Sin dones
El arte de la fotografía me fue negado. Ya me resigné, aunque no me resigno. Creo que mi problema es que soy demasiado ansioso y, la verdad, presto poca atención a las instrucciones. Camila siempre me quiere explicar cómo hacer foco y esas cosas, pero yo me aburro y aprieto el disparador sin pensar mucho, encuadrando de memoria.
Desde que estoy en Francia fui muchas veces a la basílica de Saint-Denis. Es un lugar que me fascina, tranquilo y hermoso. En algún momento fui diariamente a una de sus capillitas y dos veces visité la cripta real, con todo su mármol. Siempre encontré, en los patios o entre los muros, una forma rara de comunicarme con las cosas. Ahí están.

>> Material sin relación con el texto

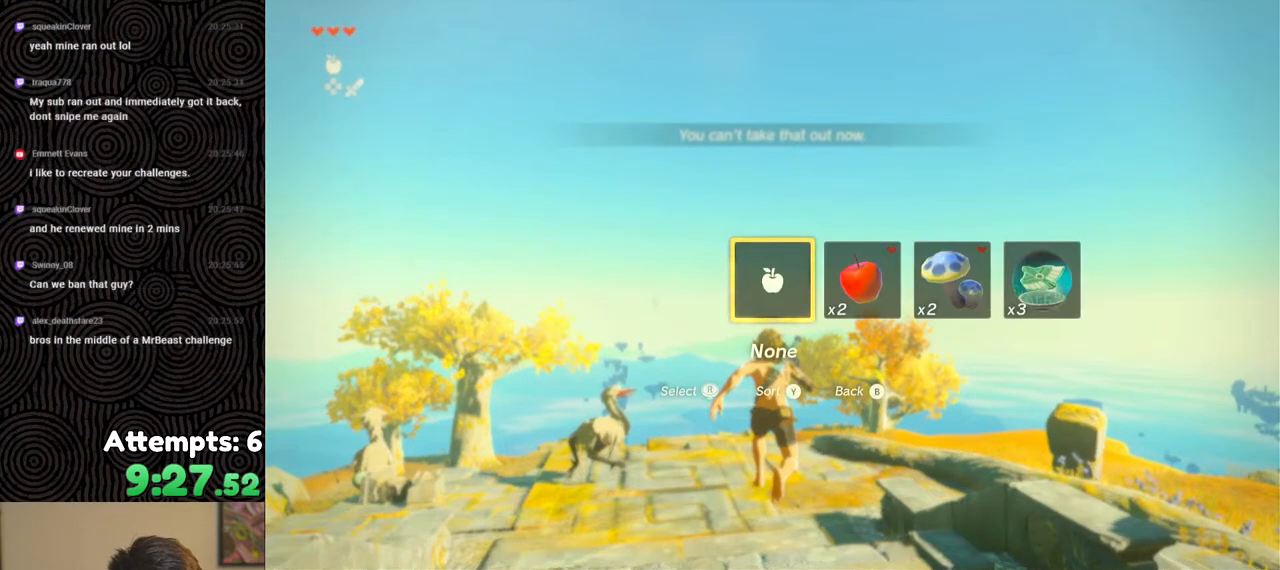
{"buttons": ["L2", "DPAD_UP"], "left_stick": "center", "right_stick": "center", "events": [[150, "right_stick", "right"], [233, "right_stick", "center"], [317, "right_stick", "right"], [433, "right_stick", "center"]]}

Entonces tenía que sacar la foto, que salió, otra vez, mal, con una luz fuerte justo del lado en el que el Santo levanta su cabeza con las manos y camina. Pero ahí está.

Un arte descartable
Un día Camila me compró una Kodak descartable, de esas que venden en los kioscos y yo fui feliz. El carácter mismo de la maquinita sacaba toda aura, toda responsabilidad: yo me ponía ahí y disparaba, sin que me importara nada, sin pensar en nada, como un auténtico amateur (que significa amante).
Cuando los resultaron vieron la luz, mi cualidad de aficionado se hizo evidente: la mitad de las fotos están quemadas, o salieron muy oscuras o tienen dedos míos que las arruinan. En fin: también están ahí, como testigos o pruebas de algo. Al final, los lugares son tan hermosos que las justifican.